[Given data]
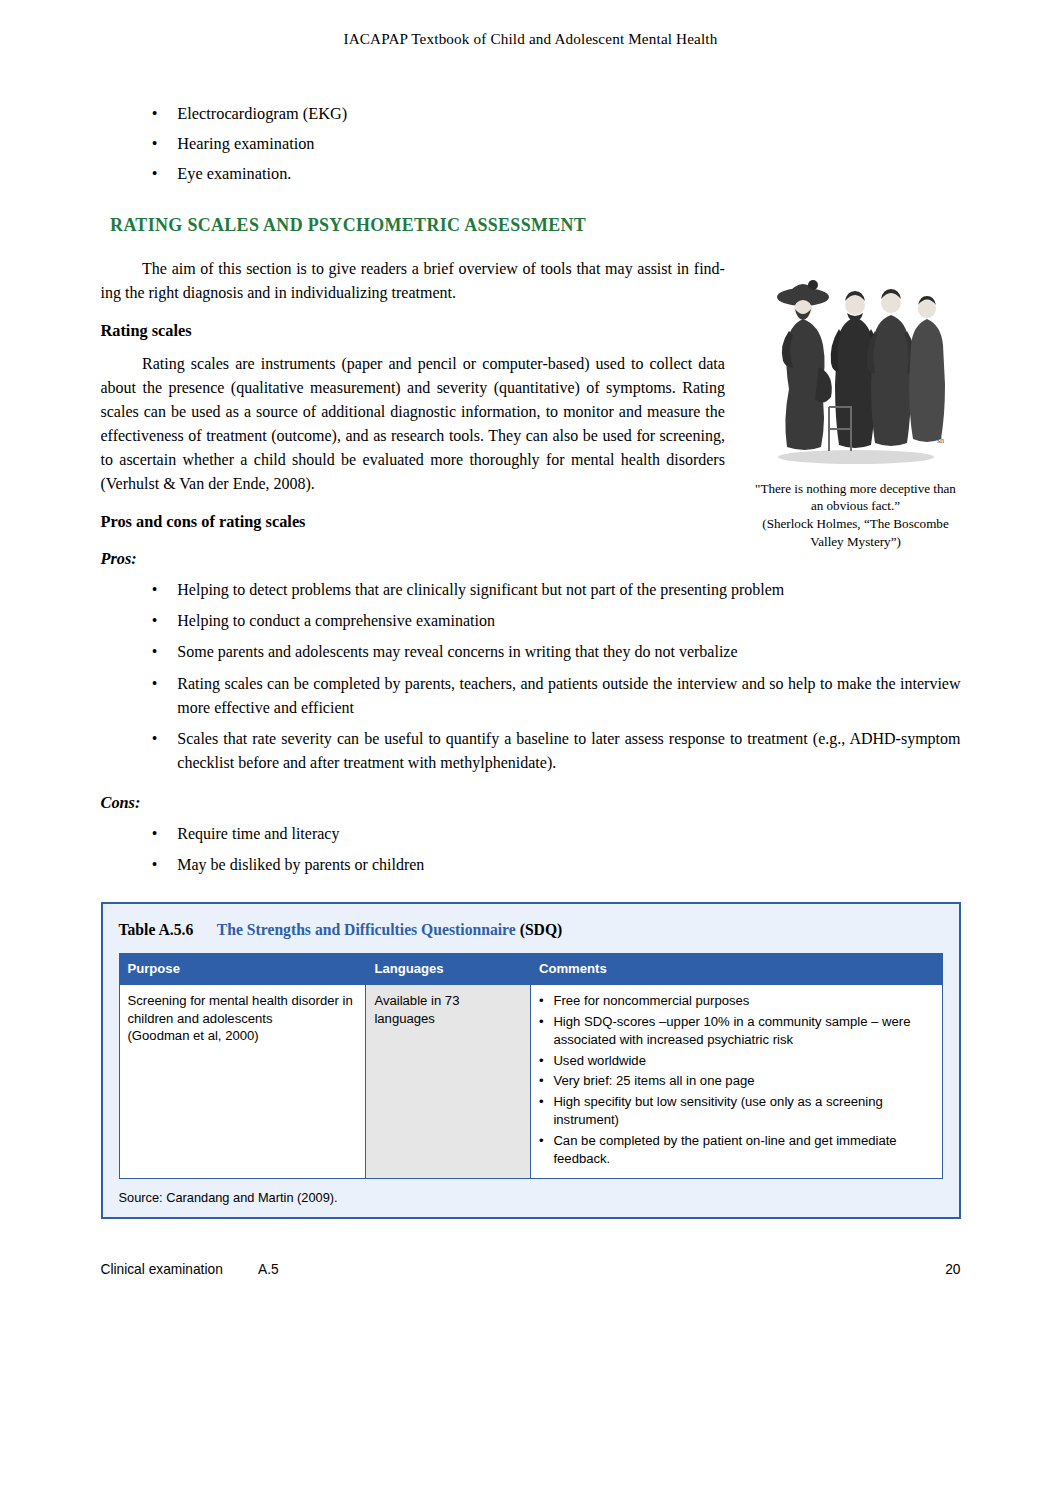IACAPAP Textbook of Child and Adolescent Mental Health
Electrocardiogram (EKG)
Hearing examination
Eye examination.
Rating scales and psychometric assessment
sh
"There is nothing more deceptive than an obvious fact.”
(Sherlock Holmes, “The Boscombe Valley Mystery”)
The aim of this section is to give readers a brief overview of tools that may assist in finding the right diagnosis and in individualizing treatment.
Rating scales
Rating scales are instruments (paper and pencil or computer-based) used to collect data about the presence (qualitative measurement) and severity (quantitative) of symptoms. Rating scales can be used as a source of additional diagnostic information, to monitor and measure the effectiveness of treatment (outcome), and as research tools. They can also be used for screening, to ascertain whether a child should be evaluated more thoroughly for mental health disorders (Verhulst & Van der Ende, 2008).
Pros and cons of rating scales
Pros:
Helping to detect problems that are clinically significant but not part of the presenting problem
Helping to conduct a comprehensive examination
Some parents and adolescents may reveal concerns in writing that they do not verbalize
Rating scales can be completed by parents, teachers, and patients outside the interview and so help to make the interview more effective and efficient
Scales that rate severity can be useful to quantify a baseline to later assess response to treatment (e.g., ADHD-symptom checklist before and after treatment with methylphenidate).
Cons:
Require time and literacy
May be disliked by parents or children
Table A.5.6 The Strengths and Difficulties Questionnaire (SDQ)
| Purpose | Languages | Comments |
| --- | --- | --- |
| Screening for mental health disorder in children and adolescents (Goodman et al, 2000) | Available in 73 languages | Free for noncommercial purposes High SDQ-scores –upper 10% in a community sample – were associated with increased psychiatric risk Used worldwide Very brief: 25 items all in one page High specifity but low sensitivity (use only as a screening instrument) Can be completed by the patient on-line and get immediate feedback. |
Source: Carandang and Martin (2009).
Clinical examination A.5 20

[Your instructions]
Without changing a word, retype the data above and omit its pictures.

[Exercise solution]
IACAPAP Textbook of Child and Adolescent Mental Health
Electrocardiogram (EKG)
Hearing examination
Eye examination.
Rating scales and psychometric assessment
sh
"There is nothing more deceptive than an obvious fact.”
(Sherlock Holmes, “The Boscombe Valley Mystery”)
The aim of this section is to give readers a brief overview of tools that may assist in finding the right diagnosis and in individualizing treatment.
Rating scales
Rating scales are instruments (paper and pencil or computer-based) used to collect data about the presence (qualitative measurement) and severity (quantitative) of symptoms. Rating scales can be used as a source of additional diagnostic information, to monitor and measure the effectiveness of treatment (outcome), and as research tools. They can also be used for screening, to ascertain whether a child should be evaluated more thoroughly for mental health disorders (Verhulst & Van der Ende, 2008).
Pros and cons of rating scales
Pros:
Helping to detect problems that are clinically significant but not part of the presenting problem
Helping to conduct a comprehensive examination
Some parents and adolescents may reveal concerns in writing that they do not verbalize
Rating scales can be completed by parents, teachers, and patients outside the interview and so help to make the interview more effective and efficient
Scales that rate severity can be useful to quantify a baseline to later assess response to treatment (e.g., ADHD-symptom checklist before and after treatment with methylphenidate).
Cons:
Require time and literacy
May be disliked by parents or children
Table A.5.6 The Strengths and Difficulties Questionnaire (SDQ)
| Purpose | Languages | Comments |
| --- | --- | --- |
| Screening for mental health disorder in children and adolescents (Goodman et al, 2000) | Available in 73 languages | Free for noncommercial purposes High SDQ-scores –upper 10% in a community sample – were associated with increased psychiatric risk Used worldwide Very brief: 25 items all in one page High specifity but low sensitivity (use only as a screening instrument) Can be completed by the patient on-line and get immediate feedback. |
Source: Carandang and Martin (2009).
Clinical examination A.5 20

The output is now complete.